### Record excerpts
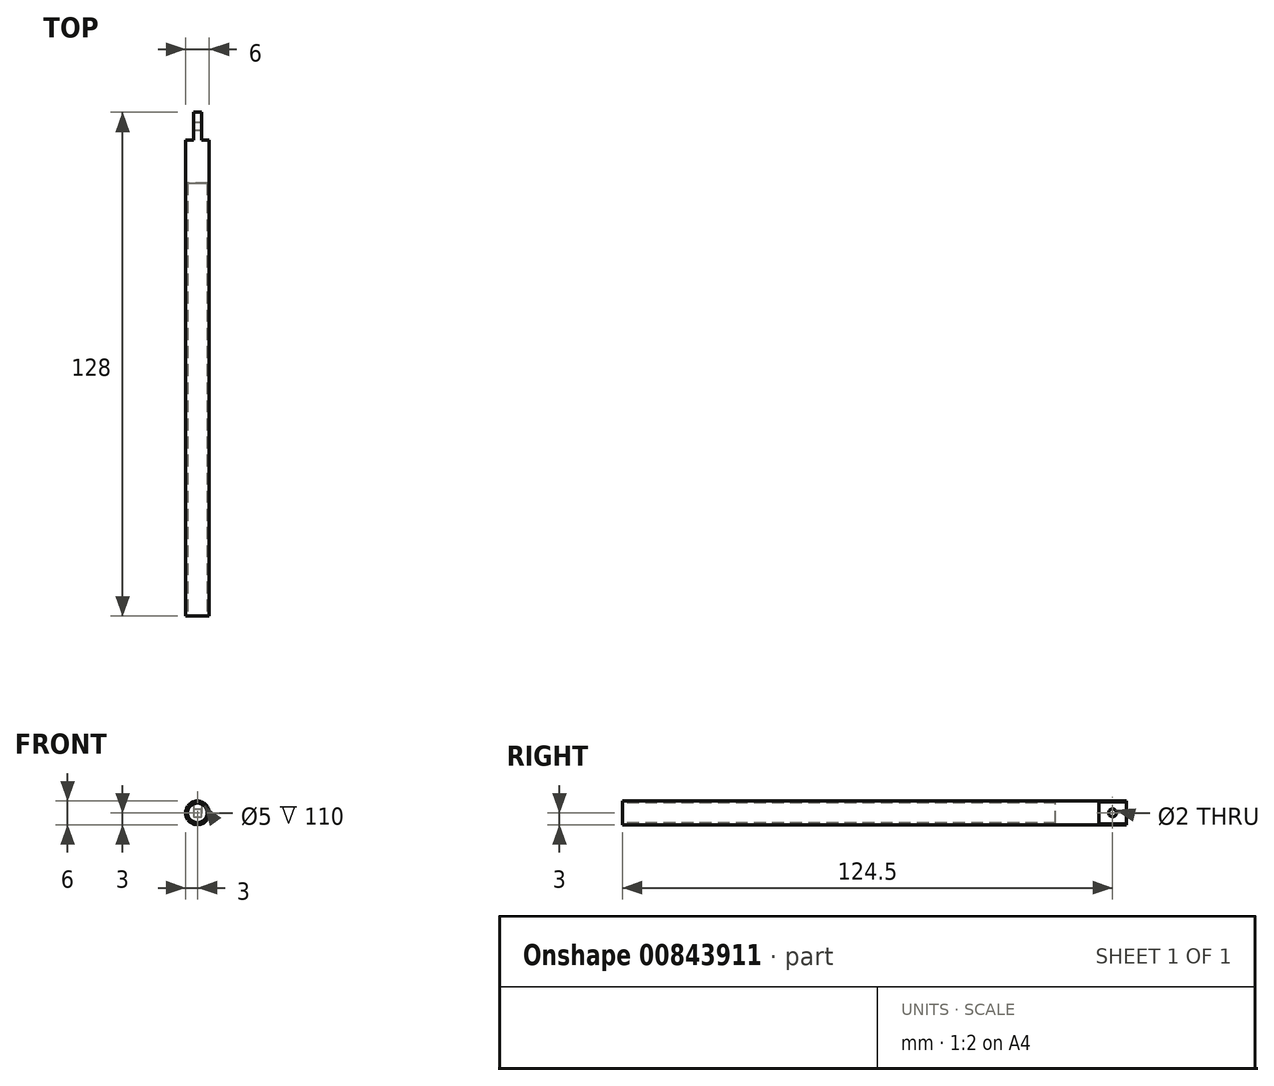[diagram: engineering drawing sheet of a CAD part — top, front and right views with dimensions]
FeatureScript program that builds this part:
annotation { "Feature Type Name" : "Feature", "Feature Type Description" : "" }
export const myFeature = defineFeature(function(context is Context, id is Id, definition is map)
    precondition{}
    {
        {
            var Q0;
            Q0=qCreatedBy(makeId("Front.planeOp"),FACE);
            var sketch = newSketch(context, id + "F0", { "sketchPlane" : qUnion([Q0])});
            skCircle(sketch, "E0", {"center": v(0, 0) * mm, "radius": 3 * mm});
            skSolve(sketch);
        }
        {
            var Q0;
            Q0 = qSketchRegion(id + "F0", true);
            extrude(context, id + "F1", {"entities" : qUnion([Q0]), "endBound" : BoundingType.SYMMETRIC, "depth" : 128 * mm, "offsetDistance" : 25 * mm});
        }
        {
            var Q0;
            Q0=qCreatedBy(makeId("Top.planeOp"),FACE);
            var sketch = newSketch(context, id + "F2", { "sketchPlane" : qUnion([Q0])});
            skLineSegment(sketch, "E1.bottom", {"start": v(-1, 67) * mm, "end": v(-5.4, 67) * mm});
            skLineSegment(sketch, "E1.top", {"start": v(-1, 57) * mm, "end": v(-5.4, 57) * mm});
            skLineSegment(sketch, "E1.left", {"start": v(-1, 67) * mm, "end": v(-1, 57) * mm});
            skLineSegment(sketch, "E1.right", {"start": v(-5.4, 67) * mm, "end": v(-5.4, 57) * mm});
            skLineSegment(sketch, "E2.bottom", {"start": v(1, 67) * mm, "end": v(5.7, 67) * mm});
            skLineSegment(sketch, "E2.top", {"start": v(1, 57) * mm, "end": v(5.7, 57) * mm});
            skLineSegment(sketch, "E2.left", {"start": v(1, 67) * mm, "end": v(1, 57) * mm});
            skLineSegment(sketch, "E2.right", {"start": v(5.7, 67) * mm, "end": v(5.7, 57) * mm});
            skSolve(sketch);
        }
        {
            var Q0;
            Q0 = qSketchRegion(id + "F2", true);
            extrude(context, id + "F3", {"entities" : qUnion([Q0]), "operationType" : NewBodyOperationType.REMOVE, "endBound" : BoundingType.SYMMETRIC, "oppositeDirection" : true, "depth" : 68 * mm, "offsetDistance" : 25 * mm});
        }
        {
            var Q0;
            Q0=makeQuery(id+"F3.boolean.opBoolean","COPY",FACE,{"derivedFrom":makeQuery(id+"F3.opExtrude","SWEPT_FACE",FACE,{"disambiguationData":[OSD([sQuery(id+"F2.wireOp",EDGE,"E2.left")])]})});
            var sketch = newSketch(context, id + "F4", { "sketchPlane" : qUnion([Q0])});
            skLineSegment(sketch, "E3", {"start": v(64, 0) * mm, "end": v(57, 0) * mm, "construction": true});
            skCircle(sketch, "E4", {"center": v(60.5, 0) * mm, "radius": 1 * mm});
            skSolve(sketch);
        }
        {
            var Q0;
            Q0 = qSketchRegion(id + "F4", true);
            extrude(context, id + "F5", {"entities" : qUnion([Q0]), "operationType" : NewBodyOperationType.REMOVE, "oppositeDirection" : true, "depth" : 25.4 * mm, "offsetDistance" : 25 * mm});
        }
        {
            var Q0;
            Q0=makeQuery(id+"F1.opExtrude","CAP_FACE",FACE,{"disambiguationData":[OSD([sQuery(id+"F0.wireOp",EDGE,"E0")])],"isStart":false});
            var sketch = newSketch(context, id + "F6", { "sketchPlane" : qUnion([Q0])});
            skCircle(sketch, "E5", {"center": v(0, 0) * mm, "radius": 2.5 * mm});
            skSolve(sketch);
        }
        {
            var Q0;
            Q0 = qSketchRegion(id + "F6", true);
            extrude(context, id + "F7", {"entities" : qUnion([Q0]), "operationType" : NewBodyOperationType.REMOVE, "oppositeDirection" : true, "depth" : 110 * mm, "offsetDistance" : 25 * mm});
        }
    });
######
### Record excerpts
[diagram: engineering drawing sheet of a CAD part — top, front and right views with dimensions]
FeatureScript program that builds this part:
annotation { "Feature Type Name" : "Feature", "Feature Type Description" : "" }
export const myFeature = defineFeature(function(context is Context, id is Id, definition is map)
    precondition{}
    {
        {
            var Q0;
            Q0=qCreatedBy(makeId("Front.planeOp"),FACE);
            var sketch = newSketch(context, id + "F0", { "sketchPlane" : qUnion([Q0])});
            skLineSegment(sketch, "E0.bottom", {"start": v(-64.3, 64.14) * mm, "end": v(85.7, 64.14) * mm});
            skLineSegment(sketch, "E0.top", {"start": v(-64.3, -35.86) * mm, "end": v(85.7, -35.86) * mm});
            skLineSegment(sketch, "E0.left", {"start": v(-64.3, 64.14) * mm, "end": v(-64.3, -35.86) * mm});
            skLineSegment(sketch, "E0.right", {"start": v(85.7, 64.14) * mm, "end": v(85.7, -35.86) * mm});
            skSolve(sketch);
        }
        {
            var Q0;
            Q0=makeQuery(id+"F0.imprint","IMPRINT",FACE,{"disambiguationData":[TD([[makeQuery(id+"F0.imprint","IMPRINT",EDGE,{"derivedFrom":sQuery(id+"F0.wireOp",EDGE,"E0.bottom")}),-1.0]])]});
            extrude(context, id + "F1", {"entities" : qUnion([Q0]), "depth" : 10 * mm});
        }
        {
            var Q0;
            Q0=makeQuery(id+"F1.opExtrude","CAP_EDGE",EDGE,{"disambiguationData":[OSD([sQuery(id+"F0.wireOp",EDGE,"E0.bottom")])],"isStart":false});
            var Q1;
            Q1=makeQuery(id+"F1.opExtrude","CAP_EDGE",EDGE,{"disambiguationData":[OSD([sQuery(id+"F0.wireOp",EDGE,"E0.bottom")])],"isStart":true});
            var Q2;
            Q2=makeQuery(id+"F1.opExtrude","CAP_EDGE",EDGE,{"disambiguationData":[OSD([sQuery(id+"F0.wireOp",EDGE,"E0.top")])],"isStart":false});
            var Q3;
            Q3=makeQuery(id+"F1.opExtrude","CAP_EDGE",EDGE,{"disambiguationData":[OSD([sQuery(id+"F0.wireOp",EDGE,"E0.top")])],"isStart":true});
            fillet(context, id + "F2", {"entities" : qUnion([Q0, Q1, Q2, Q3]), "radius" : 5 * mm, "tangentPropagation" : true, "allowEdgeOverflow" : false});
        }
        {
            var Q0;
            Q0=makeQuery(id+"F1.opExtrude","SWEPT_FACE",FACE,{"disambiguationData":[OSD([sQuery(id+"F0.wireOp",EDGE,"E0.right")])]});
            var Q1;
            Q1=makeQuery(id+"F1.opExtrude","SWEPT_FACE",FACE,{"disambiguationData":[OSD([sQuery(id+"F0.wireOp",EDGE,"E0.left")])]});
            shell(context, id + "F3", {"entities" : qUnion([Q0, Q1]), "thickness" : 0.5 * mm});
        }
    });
######
### Record excerpts
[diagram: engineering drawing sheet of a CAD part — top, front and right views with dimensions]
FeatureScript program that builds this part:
######
Extract each line from the entries above that contains the string "SYMMETRIC", and treat uppercase and lowercase letters as different.

            extrude(context, id + "F1", {"entities" : qUnion([Q0]), "endBound" : BoundingType.SYMMETRIC, "depth" : 128 * mm, "offsetDistance" : 25 * mm});
            extrude(context, id + "F3", {"entities" : qUnion([Q0]), "operationType" : NewBodyOperationType.REMOVE, "endBound" : BoundingType.SYMMETRIC, "oppositeDirection" : true, "depth" : 68 * mm, "offsetDistance" : 25 * mm});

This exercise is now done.